To make this as simple on myself as possible, we're going grid base gameplay baby.  I need a small collection of SNES Zelda like "plants" and "flora", a playable character, some wooden signs, and a basic "grassy island" tileset like grass, dirt, water, cliff, and edges for each scenario (the edges will be reserved for the polish phase if there is one, for now I'm just going to worry about populating the basic skeleton of a tilemap). I'm several days late to start, I don't have much time to lollygag.  I'll need the player to walk in all four directions, lift an item from all four directions, im debating whether to do this Mario 2 style (to which I'd need walking in all four directions with arms lifted), or just have an icon float above the players head representing the currently carried plant. The player will then need to be able to drop from all four directions (reverse frames for picking up just to be cheap about it).    I'll need to randomly generate a required planting arrangement, these can either be glyphs based on pictures, or arranged simple shapes, or literally a grid of randomly required plants interlaced with some empty cells. I don't know I haven't thought of that part yet. 

The player will need to first inspect the needed arrangement, and then run around the island looking for what they need, while worrying about "time points" ala ET for the Atari essentially. 

Exciting right? 

As for what engine I'll be using for this project, I'm turning to my new best friend LibGDX and Java. Which means yes I'm writing everything from scratch. 

What's the progress so far?

as of this writing, having nailed down at least a high level concept and sourced a few asset packs, I started the programming today.  The best part about Java is that, while the language can be esoteric at times, I've genuinely found it to largely want to get out of my way and let me get some work done. I don't have to worry about so much boilerplate nonsense, I can just use Gdx's Texture and Sprite classes in my arbitrary normal plain java class and it works exactly as expected, no need to worry about cyclic dependencies or long winded borrow checkers.  I can poll for Gdx's input right from that plain java class too because the library smartly stores the input state as a static set of values too.  

It's been wonderful to just go "Ok but what if I just- I mean, can I do it this way? ...wait what? Holy crap it works! THIS CHANGES EVERYTHING" 

So I'm working on the tilemapper right now. I've decided to bake in the maps general bones (the island geometry wont randomize) and wrote it as a gigantic list of integers. Each integer represents a tile id. We're going with a nice 32x32 sized map which should give plenty of room to move around and explore in. I may bump that out to 64x32 but we'll see.   Each tile id in the map correlates to a tileset dictionary which represents a specific Tile class.  The Tile class contains your basic x,y coordinates, a Sprite reference, a layer type (that represents draw order and collision style).

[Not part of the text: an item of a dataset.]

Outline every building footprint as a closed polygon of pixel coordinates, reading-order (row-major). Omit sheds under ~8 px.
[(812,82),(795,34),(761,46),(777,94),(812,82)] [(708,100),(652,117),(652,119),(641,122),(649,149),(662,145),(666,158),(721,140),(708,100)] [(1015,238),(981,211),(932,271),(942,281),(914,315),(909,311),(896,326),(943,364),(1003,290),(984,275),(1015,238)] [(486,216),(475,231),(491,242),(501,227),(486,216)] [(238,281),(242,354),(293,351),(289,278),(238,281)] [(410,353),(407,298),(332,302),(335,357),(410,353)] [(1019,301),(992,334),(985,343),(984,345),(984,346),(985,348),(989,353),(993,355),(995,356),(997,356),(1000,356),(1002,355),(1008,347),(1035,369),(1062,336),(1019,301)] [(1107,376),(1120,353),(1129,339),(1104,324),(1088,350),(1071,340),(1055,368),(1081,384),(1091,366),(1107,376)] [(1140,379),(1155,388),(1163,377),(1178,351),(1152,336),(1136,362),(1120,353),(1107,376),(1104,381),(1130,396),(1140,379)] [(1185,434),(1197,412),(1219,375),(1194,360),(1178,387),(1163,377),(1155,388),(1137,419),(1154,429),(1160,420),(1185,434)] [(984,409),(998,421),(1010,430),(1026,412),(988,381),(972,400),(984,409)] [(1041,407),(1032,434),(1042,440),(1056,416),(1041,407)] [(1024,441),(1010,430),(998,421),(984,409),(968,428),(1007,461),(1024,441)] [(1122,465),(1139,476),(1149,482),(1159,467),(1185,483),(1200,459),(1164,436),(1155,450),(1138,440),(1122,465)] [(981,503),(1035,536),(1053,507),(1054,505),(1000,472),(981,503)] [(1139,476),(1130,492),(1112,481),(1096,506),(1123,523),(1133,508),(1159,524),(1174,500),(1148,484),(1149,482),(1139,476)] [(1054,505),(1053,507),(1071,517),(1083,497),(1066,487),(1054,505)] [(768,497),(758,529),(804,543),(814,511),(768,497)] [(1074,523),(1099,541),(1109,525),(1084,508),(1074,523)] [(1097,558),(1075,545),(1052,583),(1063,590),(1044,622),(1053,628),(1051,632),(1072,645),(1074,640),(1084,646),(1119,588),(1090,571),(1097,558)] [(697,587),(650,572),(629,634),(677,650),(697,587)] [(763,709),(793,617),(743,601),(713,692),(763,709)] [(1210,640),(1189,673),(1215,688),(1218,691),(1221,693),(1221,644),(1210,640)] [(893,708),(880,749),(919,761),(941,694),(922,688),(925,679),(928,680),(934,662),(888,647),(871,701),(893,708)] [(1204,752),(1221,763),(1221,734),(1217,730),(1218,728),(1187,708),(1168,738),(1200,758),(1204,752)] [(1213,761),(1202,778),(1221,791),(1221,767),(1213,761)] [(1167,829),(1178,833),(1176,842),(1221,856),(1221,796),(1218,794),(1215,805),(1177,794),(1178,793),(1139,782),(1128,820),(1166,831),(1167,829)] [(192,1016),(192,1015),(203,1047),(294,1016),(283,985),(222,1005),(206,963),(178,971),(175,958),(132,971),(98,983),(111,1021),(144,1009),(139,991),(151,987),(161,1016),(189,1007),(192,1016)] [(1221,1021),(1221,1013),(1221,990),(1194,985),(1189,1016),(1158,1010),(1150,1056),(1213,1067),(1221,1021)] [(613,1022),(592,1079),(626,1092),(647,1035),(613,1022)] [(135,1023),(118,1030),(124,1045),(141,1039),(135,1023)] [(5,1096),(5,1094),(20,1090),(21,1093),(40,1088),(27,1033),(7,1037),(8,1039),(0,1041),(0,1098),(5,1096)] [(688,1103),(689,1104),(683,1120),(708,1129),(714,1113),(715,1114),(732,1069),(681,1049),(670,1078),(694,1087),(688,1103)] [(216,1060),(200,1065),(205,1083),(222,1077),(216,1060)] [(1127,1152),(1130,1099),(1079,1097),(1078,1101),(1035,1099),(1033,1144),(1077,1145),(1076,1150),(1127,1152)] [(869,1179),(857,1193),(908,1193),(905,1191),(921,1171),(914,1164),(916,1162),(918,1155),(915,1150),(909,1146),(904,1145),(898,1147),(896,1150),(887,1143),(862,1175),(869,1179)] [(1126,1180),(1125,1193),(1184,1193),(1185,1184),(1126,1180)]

So while I may be instancing 400 or so "TileWater" classes that base off of Tile, the actual sprite data will be a shared singular resource. 

This works because of my AssetRegistry class, which is the singular location to get a sprite, but in doing so it's checking a sprites dictionary first based on path, and if that path doesn't exist in the dictionary, loads the Texture data and feeds it into a Gdx Sprite class instance. I store that instane in the dictionary keyed against it's path on the filesystem.   So whenever anything needs to get that sprite data, they poll from the AssetRegistry.  This allows the data to only need to be loaded into memory onceAnd then I can simply start a batch render for each layer of the tiles, assign the same sprite data over and over, end the batch, and bam we got ourselves a pretty optimized map renderer. 

I've wrapped up the asset registry, and started writing the tile classes.  There's still a ton of work left to do yet.